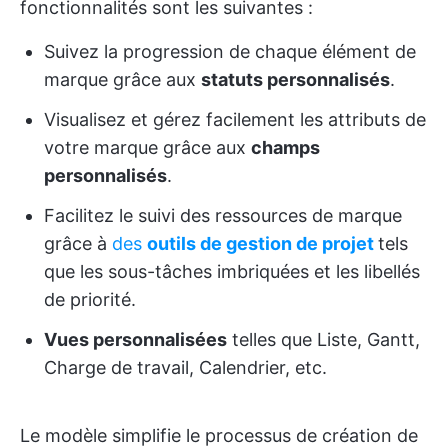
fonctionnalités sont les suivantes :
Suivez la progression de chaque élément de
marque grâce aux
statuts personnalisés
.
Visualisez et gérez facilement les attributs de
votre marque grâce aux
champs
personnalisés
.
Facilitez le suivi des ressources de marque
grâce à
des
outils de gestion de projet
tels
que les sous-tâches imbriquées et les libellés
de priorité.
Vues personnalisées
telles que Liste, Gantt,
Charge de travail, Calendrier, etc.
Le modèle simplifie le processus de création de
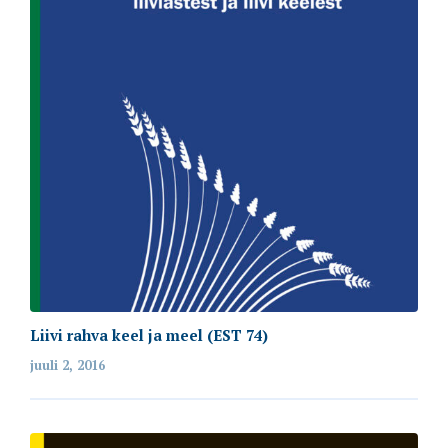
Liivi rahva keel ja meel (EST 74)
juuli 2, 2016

┄┄┄┄┄┄┄┄┄┄

■ What to work on:
Can you reproduce every line of text in the material above without changing a word, leaving out the pictures?

■ Completed task:
fonctionnalités sont les suivantes :
Suivez la progression de chaque élément de
marque grâce aux
statuts personnalisés
.
Visualisez et gérez facilement les attributs de
votre marque grâce aux
champs
personnalisés
.
Facilitez le suivi des ressources de marque
grâce à
des
outils de gestion de projet
tels
que les sous-tâches imbriquées et les libellés
de priorité.
Vues personnalisées
telles que Liste, Gantt,
Charge de travail, Calendrier, etc.
Le modèle simplifie le processus de création de
Liivi rahva keel ja meel (EST 74)
juuli 2, 2016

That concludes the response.